____ Page extract
Skip to content

Add_Datasets

Lorenz Kapsner edited this page Mar 11, 2022 · 4 revisions

Configuration of New Datasets

A tutorial that demonstrates in detail the necessary steps for applying DQAstats to the publicly available SHIP-dataset is provided here.

The following steps are required to configure the DQA-tool for testing a new dataset:

  1. Define a so-called 'utilities'-folder, which contains all the configuration files, specific for your dataset.

    • The folder does not need to be integrated into an R-package (even this is the case in the two examples below).
    • The folder can be named arbitrarily.
    • At least, two subfolders need to be placed inside this 'utilities'-folder:
      • 'MDR'-folder: contains the mdr.csv-file with the metadata repository (MDR)
      • 'RMD'-folder: contains the DQA_report.Rmd Rmarkdown file
    • If you want to connect to SQL-databases, another subfolder named 'SQL' is required that contains one JSON-file per database, which keeps all the SQL-statements for each data element to be tested by the DQA-tool.
    • Furthermore, customizations for the DQAgui go into the subfolder 'MISC':
      • email.yml: possibility to define a default email address to which some basic DQA-report results can be sent directly from the Web-GUI
      • sitenames.JSON: possibility to define 'sitenames', which is helpful, when working in a federated research network.

    Examples:

    • Demo-folder of R-package DQAstats
    • Configuration of the MIRACUM-consortium's research IT-environment: miRacumDQA
  2. Fill the folder with life:

    • Create the file MDR/mdr.csv for your database(s) to be tested:
    • Copy/Paste the RMD folder to your 'utilities'-folder and customize the report template RMD/DQA_report.Rmd, if necessary.
    • If wanting to test SQL-databases, define the SQL-statements for each data element to be tested and store them as key-value-pairs to a single JSON file inside the SQL-folder.
      • The JSON-file must be named according to the pattern SQL_{...}.JSON, where {...} is the respective 'source_system_name' of the database also used in the mdr.csv.
      • The 'keys' for each data element in the JSON-file must match the respective 'key' from the mdr.csv.
________
____ Entries supplied
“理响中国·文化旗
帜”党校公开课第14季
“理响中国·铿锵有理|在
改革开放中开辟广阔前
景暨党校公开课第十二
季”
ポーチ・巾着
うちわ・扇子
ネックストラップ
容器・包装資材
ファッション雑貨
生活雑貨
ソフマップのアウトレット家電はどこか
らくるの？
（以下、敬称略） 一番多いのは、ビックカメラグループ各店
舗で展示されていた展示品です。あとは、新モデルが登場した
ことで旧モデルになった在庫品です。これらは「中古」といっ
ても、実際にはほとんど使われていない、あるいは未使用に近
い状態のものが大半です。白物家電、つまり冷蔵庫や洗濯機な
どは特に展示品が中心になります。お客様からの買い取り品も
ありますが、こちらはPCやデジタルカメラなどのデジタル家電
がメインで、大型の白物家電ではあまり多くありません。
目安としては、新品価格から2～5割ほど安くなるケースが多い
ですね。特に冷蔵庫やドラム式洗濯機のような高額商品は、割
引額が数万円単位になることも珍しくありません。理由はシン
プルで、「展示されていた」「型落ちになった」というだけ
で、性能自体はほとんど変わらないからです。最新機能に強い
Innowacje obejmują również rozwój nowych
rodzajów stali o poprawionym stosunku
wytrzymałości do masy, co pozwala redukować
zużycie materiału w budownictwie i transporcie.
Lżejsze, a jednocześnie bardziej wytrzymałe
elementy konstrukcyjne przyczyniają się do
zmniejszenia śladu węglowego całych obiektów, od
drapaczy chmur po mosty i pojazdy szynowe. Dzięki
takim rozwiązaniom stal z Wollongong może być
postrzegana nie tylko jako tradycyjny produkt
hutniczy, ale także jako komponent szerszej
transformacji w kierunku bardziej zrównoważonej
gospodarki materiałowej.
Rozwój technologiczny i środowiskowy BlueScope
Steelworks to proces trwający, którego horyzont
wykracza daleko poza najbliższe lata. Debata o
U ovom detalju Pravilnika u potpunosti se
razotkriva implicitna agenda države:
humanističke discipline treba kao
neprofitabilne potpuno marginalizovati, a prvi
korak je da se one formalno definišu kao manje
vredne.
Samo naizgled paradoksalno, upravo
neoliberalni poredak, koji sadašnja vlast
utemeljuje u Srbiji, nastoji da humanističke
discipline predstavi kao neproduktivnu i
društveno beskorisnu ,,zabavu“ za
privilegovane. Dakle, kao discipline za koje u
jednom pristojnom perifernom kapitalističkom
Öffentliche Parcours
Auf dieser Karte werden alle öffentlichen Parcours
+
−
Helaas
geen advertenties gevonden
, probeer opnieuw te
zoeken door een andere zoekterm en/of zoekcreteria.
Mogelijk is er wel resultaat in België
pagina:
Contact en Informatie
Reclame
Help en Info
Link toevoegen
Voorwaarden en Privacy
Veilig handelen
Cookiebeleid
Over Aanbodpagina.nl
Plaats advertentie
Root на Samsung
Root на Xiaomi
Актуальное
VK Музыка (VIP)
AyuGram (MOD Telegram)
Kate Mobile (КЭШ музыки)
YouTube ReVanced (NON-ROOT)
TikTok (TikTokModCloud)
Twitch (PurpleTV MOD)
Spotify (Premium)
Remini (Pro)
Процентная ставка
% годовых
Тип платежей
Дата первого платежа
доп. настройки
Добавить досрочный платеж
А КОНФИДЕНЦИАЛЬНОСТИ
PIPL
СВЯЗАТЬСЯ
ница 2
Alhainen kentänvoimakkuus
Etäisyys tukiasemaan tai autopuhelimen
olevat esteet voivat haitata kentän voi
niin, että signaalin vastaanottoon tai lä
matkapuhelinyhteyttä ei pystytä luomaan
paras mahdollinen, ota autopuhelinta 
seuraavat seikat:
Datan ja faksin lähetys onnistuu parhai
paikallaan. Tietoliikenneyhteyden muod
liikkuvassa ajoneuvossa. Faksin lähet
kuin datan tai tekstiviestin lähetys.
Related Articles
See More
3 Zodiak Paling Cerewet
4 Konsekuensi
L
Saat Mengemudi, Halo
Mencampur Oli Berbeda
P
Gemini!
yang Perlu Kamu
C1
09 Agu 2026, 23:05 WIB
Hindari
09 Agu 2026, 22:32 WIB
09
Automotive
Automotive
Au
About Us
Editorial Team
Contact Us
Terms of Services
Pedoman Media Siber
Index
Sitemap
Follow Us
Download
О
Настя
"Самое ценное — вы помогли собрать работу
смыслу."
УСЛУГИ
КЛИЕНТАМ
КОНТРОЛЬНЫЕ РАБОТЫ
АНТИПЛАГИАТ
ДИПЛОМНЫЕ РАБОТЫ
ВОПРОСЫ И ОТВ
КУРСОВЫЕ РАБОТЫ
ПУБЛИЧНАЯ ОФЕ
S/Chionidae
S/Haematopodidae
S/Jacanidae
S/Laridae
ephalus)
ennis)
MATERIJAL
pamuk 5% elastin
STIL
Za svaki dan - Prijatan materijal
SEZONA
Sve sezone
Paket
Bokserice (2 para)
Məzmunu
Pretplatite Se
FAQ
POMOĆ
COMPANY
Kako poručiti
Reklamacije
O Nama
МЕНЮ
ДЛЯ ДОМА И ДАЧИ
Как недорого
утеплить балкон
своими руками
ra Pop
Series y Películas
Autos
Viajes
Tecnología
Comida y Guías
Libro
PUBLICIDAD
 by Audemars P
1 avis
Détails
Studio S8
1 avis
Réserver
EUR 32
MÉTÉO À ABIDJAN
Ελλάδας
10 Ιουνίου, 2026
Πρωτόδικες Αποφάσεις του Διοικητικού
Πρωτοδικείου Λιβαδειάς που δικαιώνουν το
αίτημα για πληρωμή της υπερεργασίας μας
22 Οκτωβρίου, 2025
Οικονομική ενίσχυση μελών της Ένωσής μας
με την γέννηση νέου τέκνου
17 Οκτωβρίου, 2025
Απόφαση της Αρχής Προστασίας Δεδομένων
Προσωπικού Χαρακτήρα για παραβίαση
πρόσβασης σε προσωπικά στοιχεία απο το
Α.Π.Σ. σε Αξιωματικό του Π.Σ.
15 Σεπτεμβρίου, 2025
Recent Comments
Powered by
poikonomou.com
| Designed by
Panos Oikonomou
________
Tasks:
**1.** Retype the passage of the DQAstats dataset configuration page starting at "Configuration of New" and ending at "be named arbitrarily.".
**2.** Echo the lines of the records starting at the very first line and ending at the line containing "ですね。特に冷蔵庫やドラム式洗濯機のような高額商品は、割", both included.

Numbered responses:
**1.**
Configuration of New Datasets

A tutorial that demonstrates in detail the necessary steps for applying DQAstats to the publicly available SHIP-dataset is provided here.

The following steps are required to configure the DQA-tool for testing a new dataset:

  1. Define a so-called 'utilities'-folder, which contains all the configuration files, specific for your dataset.

    • The folder does not need to be integrated into an R-package (even this is the case in the two examples below).
    • The folder can be named arbitrarily.

**2.**
“理响中国·文化旗
帜”党校公开课第14季
“理响中国·铿锵有理|在
改革开放中开辟广阔前
景暨党校公开课第十二
季”
ポーチ・巾着
うちわ・扇子
ネックストラップ
容器・包装資材
ファッション雑貨
生活雑貨
ソフマップのアウトレット家電はどこか
らくるの？
（以下、敬称略） 一番多いのは、ビックカメラグループ各店
舗で展示されていた展示品です。あとは、新モデルが登場した
ことで旧モデルになった在庫品です。これらは「中古」といっ
ても、実際にはほとんど使われていない、あるいは未使用に近
い状態のものが大半です。白物家電、つまり冷蔵庫や洗濯機な
どは特に展示品が中心になります。お客様からの買い取り品も
ありますが、こちらはPCやデジタルカメラなどのデジタル家電
がメインで、大型の白物家電ではあまり多くありません。
目安としては、新品価格から2～5割ほど安くなるケースが多い
ですね。特に冷蔵庫やドラム式洗濯機のような高額商品は、割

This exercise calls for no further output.